To do >> Among the lines below, how many have the string "cdbbac" in them? Only the number is wanted.

(Collected data)

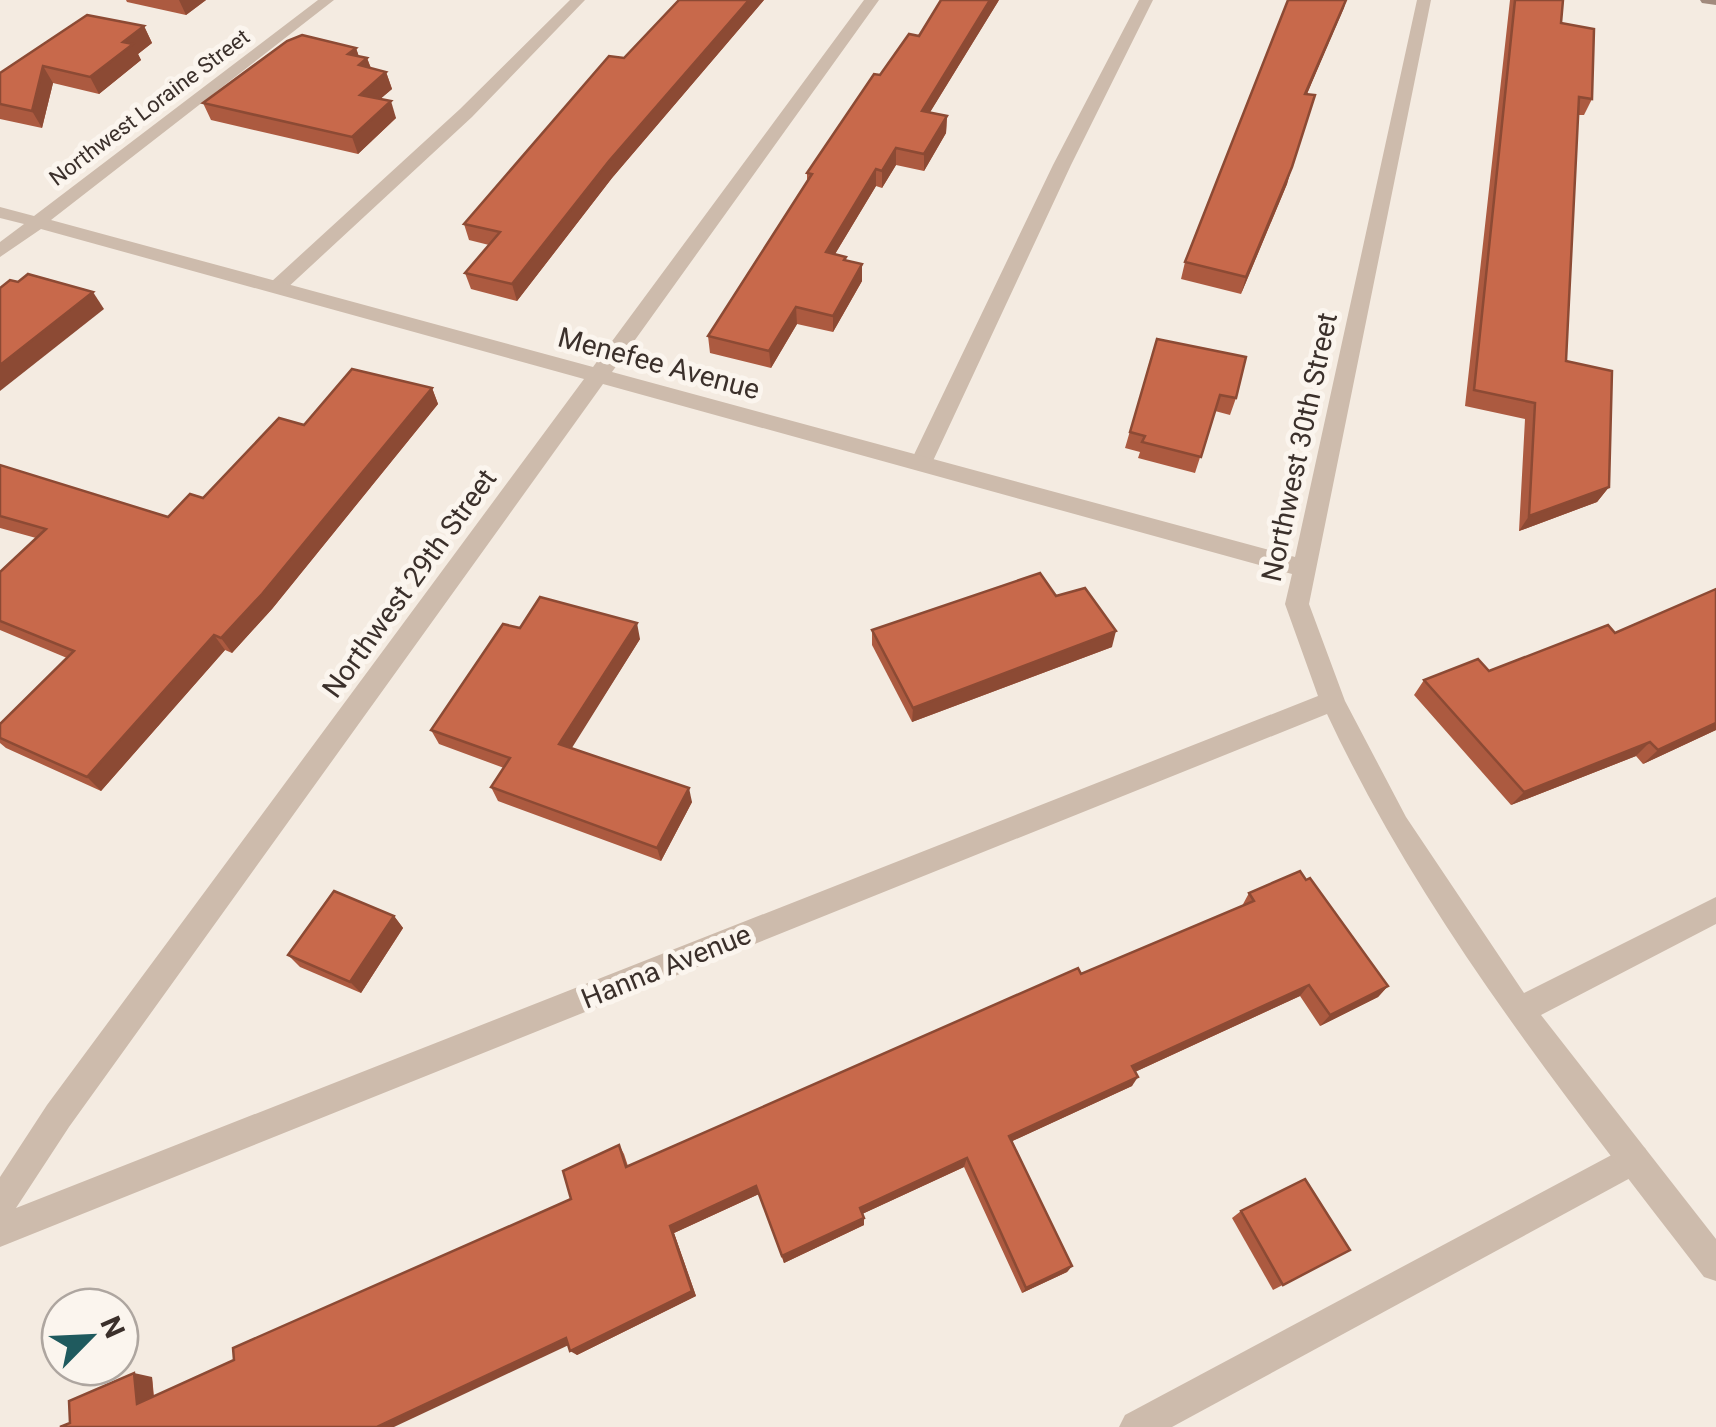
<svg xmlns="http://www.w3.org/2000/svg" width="1716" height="1427" font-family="Roboto,sans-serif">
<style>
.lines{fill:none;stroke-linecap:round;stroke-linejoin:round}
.lane{fill:#cdbbac;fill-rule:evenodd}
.street{fill:#cdbbac;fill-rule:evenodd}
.secondary{fill:#a18a7d;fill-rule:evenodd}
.wall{fill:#ac5a40}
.shaded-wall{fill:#8c4a34}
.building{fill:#c8694b;stroke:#8c4a34;stroke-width:2.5}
.labels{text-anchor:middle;stroke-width:10;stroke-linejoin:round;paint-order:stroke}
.far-street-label{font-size:22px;fill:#3b302b;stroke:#fbf5ee}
.street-label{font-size:28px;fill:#3b302b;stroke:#fbf5ee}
</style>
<rect width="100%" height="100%" fill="#f4ebe1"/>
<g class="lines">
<g class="lane">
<polygon points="570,0 585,0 472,117 285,290 271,290 271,282 460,109"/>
<polygon points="1139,0 1153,0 1071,165 932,463 929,468 913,468 910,463 1053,165"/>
<polygon points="1634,1143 1645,1148 1650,1159 1645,1170 1172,1427 1119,1427 1125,1415"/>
</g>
<path class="street" d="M 318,0 L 334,0 L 51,220 L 593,367 L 864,0 L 879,0 L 612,372 L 1295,557 L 1417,0 L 1431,0 L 1309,604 L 1345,701 L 1406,817 L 1524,993 L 1716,897 L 1716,924 L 1541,1015 L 1716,1239 L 1716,1281 L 1704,1277 C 1566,1097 1424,921 1327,714 L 0,1247 L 0,1177 L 47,1105 L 584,379 L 41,229 L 0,257 L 0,242 L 24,224 L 0,218 L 0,207 L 34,216 ZM 603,384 L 1292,574 L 1285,604 L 1318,696 L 16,1208 L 69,1127 Z"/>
<polygon class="secondary" points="1700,0 1716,0 1716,5 1702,3"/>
</g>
<g class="wall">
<polygon points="126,0 206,0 186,15 127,2"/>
<polygon points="679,0 764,0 612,178 517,301 471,289 465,273 489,245 469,240 464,224"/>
<polygon points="999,0 930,112 947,116 946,133 924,171 896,165 882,188 876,186 835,254 846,261 862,264 862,281 833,332 797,324 771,368 710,353 708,336 807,181 807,173 880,75 919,36"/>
<polygon points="1288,0 1346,0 1307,94 1287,184 1241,294 1181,279 1185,262"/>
<polygon points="1510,0 1563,0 1561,23 1592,99 1584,115 1578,115 1566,361 1609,487 1597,502 1519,531 1525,419 1465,406"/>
<polygon points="144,26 152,43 138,54 141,60 99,94 53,83 42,128 0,119 0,73"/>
<polygon points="356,48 359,57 367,58 371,68 386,72 392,89 380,99 396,118 358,154 211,120 203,103"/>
<polygon points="1157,339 1236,398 1230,415 1215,411 1195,473 1138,458 1140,452 1125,448"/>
<polygon points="432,388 438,404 272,609 232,653 225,650 101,791 6,748 0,743 0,724 67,658 0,630 0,572 36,538 0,528 0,465 168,517 203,498 304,425"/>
<polygon points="1716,589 1716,730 1643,764 1636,756 1511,805 1414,695 1424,680 1489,671 1615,633"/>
<polygon points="1056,596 1112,647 912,722 872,645 872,630"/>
<polygon points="520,628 640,639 571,748 692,802 661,861 498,801 491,787 504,768 439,744 431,730"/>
<polygon points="1249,893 1388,986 1378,997 1320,1026 1300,996 1135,1072 1132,1086 1012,1141 1072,1266 1067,1272 1022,1293 964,1167 862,1214 864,1225 784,1263 759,1194 674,1233 696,1296 577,1355 568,1345 70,1423 152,1377 154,1396 234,1360 571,1199 619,1145 624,1154 628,1166 1242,906"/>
<polygon points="394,916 403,928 361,993 300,967 288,955"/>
<polygon points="1241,1211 1350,1250 1273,1290 1232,1218"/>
</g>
<g class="shaded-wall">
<polygon points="179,0 206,0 186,15"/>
<polygon points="749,0 764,0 612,178 517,301 512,284 609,161"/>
<polygon points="990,0 999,0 921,127 922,111"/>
<polygon points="1346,0 1344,8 1300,110 1305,94"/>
<polygon points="144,26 152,43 138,54 141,60 99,94 90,77 123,42"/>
<polygon points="356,48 361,63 367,58 373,75 365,82 348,54"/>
<polygon points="43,66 53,83 42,128 32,111"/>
<polygon points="386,72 392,89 365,112 360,95"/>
<polygon points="391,101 396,118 358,154 352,137"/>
<polygon points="947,116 946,133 924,171 924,154"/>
<polygon points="896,148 896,165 882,188 882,171"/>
<polygon points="1292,167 1287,184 1241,294 1246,277"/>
<polygon points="876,169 876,186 826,269 826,252"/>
<polygon points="862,264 862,281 833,332 833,316"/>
<polygon points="93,292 104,309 0,391 0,365"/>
<polygon points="796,307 797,324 771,368 769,351"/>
<polygon points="432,388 438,404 272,609 232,653 221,638"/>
<polygon points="1609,487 1597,502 1519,531 1529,516"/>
<polygon points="637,623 640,639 565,759 559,744"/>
<polygon points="1116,631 1112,647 912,722 913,708"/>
<polygon points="214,635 225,650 101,791 87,777"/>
<polygon points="1716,723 1716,730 1643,764 1658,750"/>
<polygon points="1650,742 1636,756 1511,805 1524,792"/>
<polygon points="689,788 692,802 661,861 657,848"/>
<polygon points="394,916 403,928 361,993 350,982"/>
<polygon points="1309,985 1300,996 1126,1076 1132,1066"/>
<polygon points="1388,986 1378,997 1320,1026 1330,1015"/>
<polygon points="1138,1077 1132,1086 1006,1144 1009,1136"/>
<polygon points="967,1158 964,1167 860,1215 860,1208"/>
<polygon points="756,1186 759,1194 674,1233 696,1296 577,1355 570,1351 670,1226"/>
<polygon points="864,1218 864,1225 784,1263 782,1256"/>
<polygon points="1072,1266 1067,1272 1022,1293 1026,1288"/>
<polygon points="566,1338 573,1343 394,1427 377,1427"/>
<polygon points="134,1373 152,1377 154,1406 137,1404"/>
</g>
<g class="building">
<polygon points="679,0 749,0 609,161 512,284 465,273 500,232 464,224 609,56 624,58"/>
<polygon points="941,0 990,0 922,111 947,116 924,154 896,148 882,171 876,169 826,252 846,257 844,260 862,264 833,316 796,307 769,351 708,336 812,174 807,173 874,74 880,75 909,34 919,36"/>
<polygon points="1288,0 1346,0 1305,94 1315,95 1292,167 1246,277 1185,262"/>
<polygon points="1515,0 1563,0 1561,23 1594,29 1592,99 1579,97 1566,361 1612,371 1609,487 1529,516 1535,403 1474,390"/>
<polygon points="87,15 144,26 123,42 133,44 90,77 43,66 32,111 0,104 0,73"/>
<polygon points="302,35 356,48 348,54 367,58 359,65 386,72 360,95 391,101 352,137 203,103 287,41"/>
<polygon points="28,274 93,292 0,365 0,288 10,280 18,282"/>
<polygon points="1157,339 1246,357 1236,398 1220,395 1201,457 1142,442 1145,436 1130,432"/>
<polygon points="352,369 432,388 262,594 221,638 214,635 87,777 0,738 0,724 74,651 0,621 0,572 46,529 0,516 0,465 168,517 190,494 203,498 279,418 304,425"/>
<polygon points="1040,573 1056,596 1085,588 1116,631 913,708 872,630"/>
<polygon points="1716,589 1716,723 1658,750 1650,742 1524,792 1424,680 1478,659 1489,671 1608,625 1615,633"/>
<polygon points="540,597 637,623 559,744 689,788 657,848 491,787 510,758 431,730 503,624 520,628"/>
<polygon points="1300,871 1306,880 1310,878 1388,986 1330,1015 1309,985 1132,1066 1138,1077 1009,1136 1072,1266 1026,1288 967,1158 860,1208 864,1218 782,1256 756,1186 670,1226 692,1291 570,1351 566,1338 377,1427 60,1427 70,1423 69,1401 134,1373 137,1404 234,1360 233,1348 571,1199 563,1171 619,1145 626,1167 1078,968 1081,974 1254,901 1249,893"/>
<polygon points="334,891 394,916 350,982 288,955"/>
<polygon points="1305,1179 1350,1250 1283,1285 1241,1211"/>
</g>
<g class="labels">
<g class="far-street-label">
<text transform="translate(149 107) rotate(-37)" y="8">Northwest Loraine Street</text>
</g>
<g class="street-label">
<text transform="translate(659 363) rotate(15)" y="10">Menefee Avenue</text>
<text transform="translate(1299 447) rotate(-78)" y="10">Northwest 30th Street</text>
<text transform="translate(409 583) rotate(-54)" y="10">Northwest 29th Street</text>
<text transform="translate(666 966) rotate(-22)" y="10">Hanna Avenue</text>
</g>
</g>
<g transform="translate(90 1337) rotate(66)"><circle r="48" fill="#fbf5ee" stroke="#aea6a0" stroke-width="2.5"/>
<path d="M0-8L18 38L0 25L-18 38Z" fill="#1f5a5e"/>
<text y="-15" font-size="28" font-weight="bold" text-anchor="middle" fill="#3b302b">N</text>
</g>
</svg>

Answer >> 2